We love to look at them, walk among them. We also love to do things like live on a habitable planet and breathe – two things trees help us do by pulling carbon dioxide from the atmosphere and pumping out oxygen.
And yet, we’re destroying trees at an alarming rate. Last year, the world lost the equivalent of almost ten football fields of climate-critical forest per minute.
The problem is while we love trees, we also love things like wood, palm oil, soy, coffee, cocoa, rubber, and cattle. Industrial-scale agriculture is by far the single largest driver of deforestation worldwide, and the global trade in these seven things, and their related products, is among the main culprits.
Deforestation is the second largest source of the greenhouse gas emissions causing the climate crisis, after the burning of fossil fuels. Once cut down, trees not only stop absorbing carbon dioxide, they also release their stored carbon – a double whammy for the climate.
Hitting the brakes on deforestation globally is essential, but getting global agreement on anything is tough. It’s made more complicated by the fact the bulk of deforestation happens in the tropics, while a large proportion of the consumption of the products happens elsewhere.

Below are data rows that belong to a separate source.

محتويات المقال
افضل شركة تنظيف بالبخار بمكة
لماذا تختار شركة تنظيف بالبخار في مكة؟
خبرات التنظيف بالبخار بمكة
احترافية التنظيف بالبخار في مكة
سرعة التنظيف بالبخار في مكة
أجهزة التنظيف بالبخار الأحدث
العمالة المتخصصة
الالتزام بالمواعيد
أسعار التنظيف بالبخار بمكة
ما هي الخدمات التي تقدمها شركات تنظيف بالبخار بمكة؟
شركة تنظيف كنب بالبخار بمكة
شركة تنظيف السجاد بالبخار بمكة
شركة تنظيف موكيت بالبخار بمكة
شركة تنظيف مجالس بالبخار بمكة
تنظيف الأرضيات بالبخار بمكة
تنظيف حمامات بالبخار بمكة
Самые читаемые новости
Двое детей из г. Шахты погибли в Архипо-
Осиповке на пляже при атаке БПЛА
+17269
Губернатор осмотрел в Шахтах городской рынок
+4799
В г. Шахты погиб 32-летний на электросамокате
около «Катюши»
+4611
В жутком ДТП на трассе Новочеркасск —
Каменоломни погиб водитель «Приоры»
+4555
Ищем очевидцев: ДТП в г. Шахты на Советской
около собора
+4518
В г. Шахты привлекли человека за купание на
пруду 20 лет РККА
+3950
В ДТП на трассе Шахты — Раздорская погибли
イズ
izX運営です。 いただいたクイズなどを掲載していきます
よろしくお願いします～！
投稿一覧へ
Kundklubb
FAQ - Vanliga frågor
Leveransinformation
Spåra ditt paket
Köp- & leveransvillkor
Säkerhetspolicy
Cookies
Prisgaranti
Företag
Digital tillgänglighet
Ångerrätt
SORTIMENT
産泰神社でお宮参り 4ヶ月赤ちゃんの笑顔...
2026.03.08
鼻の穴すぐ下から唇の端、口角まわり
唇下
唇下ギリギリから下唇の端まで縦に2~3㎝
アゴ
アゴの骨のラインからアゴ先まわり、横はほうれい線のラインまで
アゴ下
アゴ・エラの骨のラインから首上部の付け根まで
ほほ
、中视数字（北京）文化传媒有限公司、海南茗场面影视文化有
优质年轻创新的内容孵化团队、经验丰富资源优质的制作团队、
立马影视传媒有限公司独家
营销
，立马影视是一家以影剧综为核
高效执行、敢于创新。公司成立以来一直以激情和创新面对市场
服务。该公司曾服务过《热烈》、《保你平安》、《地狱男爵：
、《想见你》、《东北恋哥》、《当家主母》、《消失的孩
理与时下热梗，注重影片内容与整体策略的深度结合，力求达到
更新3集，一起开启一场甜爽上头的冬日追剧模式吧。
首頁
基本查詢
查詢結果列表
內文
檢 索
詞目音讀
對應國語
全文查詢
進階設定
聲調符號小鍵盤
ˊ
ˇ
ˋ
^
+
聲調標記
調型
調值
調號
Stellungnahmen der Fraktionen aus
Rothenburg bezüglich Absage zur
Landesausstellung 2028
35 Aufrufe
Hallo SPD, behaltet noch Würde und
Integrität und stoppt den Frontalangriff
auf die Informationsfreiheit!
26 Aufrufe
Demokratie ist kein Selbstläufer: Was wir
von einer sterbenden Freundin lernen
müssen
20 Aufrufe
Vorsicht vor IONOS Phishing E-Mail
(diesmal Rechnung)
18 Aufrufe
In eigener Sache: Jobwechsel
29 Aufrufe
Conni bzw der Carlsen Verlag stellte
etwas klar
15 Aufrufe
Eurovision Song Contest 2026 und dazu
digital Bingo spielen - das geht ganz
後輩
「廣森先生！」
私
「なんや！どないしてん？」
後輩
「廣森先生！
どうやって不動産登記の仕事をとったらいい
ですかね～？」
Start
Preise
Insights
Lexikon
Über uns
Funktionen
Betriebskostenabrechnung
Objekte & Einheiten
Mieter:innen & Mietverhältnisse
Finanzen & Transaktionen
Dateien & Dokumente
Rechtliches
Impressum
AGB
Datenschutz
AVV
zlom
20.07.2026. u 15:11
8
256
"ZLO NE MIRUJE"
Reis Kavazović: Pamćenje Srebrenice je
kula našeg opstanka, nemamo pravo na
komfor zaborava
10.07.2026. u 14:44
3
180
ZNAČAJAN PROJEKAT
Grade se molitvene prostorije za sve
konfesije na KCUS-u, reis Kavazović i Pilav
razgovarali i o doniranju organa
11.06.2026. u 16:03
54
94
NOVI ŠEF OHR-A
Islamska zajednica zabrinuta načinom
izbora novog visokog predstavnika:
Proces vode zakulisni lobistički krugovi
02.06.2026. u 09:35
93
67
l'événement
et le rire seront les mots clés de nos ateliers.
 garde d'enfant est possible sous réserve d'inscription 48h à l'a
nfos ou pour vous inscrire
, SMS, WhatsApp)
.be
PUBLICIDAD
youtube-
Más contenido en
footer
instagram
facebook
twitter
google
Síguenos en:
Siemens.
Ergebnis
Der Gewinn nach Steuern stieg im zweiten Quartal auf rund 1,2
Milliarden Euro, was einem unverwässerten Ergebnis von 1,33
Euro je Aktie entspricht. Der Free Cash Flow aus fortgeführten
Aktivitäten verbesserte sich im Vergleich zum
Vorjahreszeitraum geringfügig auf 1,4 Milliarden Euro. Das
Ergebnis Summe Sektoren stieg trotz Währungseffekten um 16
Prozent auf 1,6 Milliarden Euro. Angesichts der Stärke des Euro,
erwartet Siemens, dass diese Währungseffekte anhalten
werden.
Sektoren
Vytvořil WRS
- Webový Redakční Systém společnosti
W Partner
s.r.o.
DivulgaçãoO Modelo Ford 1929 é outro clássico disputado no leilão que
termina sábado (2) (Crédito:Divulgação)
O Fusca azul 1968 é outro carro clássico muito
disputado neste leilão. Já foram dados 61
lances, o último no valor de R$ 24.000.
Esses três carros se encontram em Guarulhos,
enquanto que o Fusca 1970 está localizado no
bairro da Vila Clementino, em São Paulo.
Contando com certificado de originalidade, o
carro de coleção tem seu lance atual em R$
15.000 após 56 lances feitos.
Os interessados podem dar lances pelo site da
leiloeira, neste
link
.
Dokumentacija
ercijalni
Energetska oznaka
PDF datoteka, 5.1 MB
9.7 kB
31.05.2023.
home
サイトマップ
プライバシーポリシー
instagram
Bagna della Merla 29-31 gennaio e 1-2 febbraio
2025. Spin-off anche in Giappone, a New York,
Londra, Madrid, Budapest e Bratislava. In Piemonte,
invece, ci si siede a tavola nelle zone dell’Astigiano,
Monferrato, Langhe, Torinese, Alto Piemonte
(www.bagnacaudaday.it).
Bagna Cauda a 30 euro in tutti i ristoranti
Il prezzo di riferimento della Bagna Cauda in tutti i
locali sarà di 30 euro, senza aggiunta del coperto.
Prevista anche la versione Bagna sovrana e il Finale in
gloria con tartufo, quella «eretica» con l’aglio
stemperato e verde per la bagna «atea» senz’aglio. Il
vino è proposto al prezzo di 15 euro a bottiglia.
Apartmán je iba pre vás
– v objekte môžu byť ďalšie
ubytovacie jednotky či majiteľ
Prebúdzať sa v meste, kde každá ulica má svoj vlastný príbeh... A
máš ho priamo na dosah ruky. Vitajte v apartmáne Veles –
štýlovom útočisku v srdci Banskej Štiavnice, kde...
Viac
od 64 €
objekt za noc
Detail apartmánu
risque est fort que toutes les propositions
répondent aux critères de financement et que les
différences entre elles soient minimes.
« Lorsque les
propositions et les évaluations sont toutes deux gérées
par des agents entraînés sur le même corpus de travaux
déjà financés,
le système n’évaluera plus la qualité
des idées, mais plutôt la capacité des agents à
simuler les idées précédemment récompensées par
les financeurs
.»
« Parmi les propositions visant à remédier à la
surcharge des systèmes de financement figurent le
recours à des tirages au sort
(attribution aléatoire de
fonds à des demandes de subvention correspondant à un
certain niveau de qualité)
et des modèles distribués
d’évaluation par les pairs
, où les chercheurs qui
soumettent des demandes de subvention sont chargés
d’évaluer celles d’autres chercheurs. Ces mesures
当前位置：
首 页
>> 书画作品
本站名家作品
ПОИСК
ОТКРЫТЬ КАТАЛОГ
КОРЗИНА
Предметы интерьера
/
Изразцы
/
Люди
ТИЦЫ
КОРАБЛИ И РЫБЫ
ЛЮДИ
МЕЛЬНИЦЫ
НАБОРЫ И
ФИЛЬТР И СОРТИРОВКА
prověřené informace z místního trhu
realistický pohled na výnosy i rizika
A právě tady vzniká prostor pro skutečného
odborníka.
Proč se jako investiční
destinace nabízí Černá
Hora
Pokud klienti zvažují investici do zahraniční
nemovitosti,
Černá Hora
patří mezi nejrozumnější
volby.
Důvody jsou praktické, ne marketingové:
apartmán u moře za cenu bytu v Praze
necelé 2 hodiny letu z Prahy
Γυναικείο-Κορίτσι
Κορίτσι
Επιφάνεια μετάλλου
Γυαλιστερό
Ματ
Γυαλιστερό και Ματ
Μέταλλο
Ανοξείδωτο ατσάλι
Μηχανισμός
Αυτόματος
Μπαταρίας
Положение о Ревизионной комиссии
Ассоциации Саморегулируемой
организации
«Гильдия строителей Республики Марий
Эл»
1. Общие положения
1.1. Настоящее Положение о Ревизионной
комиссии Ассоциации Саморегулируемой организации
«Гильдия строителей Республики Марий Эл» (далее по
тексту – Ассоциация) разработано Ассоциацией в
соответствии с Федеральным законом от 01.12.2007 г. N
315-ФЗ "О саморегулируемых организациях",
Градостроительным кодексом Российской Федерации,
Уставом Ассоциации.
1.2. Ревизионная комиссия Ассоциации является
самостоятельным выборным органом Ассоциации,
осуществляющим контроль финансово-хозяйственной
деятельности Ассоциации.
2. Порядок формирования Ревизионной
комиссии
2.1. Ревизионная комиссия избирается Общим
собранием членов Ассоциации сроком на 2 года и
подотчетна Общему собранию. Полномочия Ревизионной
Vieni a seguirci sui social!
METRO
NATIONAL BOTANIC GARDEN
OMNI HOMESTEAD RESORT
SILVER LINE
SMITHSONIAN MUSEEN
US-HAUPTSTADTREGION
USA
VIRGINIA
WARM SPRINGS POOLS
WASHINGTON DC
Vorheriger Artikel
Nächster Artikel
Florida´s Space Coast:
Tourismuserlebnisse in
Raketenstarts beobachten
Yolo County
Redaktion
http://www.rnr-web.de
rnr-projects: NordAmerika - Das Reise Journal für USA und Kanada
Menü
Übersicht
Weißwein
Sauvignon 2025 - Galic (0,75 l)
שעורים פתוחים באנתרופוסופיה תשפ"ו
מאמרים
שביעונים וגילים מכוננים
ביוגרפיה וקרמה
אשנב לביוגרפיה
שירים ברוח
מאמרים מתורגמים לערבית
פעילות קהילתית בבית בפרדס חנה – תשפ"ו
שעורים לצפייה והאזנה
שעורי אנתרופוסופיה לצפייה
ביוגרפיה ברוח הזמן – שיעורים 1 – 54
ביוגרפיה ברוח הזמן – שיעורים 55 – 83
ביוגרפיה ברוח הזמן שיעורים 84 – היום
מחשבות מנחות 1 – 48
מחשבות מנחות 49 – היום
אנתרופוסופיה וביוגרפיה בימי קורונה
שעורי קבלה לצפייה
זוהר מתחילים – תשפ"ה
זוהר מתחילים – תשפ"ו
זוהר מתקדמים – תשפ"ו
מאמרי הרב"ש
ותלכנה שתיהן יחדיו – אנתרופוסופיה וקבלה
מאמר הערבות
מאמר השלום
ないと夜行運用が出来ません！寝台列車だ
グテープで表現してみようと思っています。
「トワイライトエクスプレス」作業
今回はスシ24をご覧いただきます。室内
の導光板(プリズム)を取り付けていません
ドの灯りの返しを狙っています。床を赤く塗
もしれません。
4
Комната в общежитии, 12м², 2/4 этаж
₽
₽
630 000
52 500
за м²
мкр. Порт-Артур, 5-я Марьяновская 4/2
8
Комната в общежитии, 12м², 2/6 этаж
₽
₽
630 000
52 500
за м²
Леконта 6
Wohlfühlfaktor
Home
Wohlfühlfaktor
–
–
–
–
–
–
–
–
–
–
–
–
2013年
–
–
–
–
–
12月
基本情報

One serious effort to address this came last summer, when the European Union adopted a new law recognizing Europe’s oversized role in driving deforestation around the world. The EU’s Deforestation-Free Products Regulation (EUDR) targets global trade in the seven commodities mentioned above.
The new regulation requires EU companies to ensure what they import and export isn’t produced on land deforested after December 31, 2020. They also have to make sure these commodities are produced in conditions that comply with laws on land use rights, labor rights, and other human rights. Businesses will have to start complying with the new regulation from January next year.
Several countries have been leading the way on this. A number of EU and non-EU states are gathering in Madrid this week for a summit to push further for deforestation-free, sustainable commodities.
That’s a good thing, too, because in the context of upcoming elections around Europe, we’re also seeing attempts at pushback. Some politicians have been attacking the new regulation, calling for a delay in its implementation. Some business lobbies continue to push for voluntary schemes instead of regulation, ignoring their history of failure.
Neither delays by politicians nor promises of good will by companies will solve global deforestation. If they did, we wouldn’t be losing ten football fields of forest every minute.
We need this regulation. We need the trees.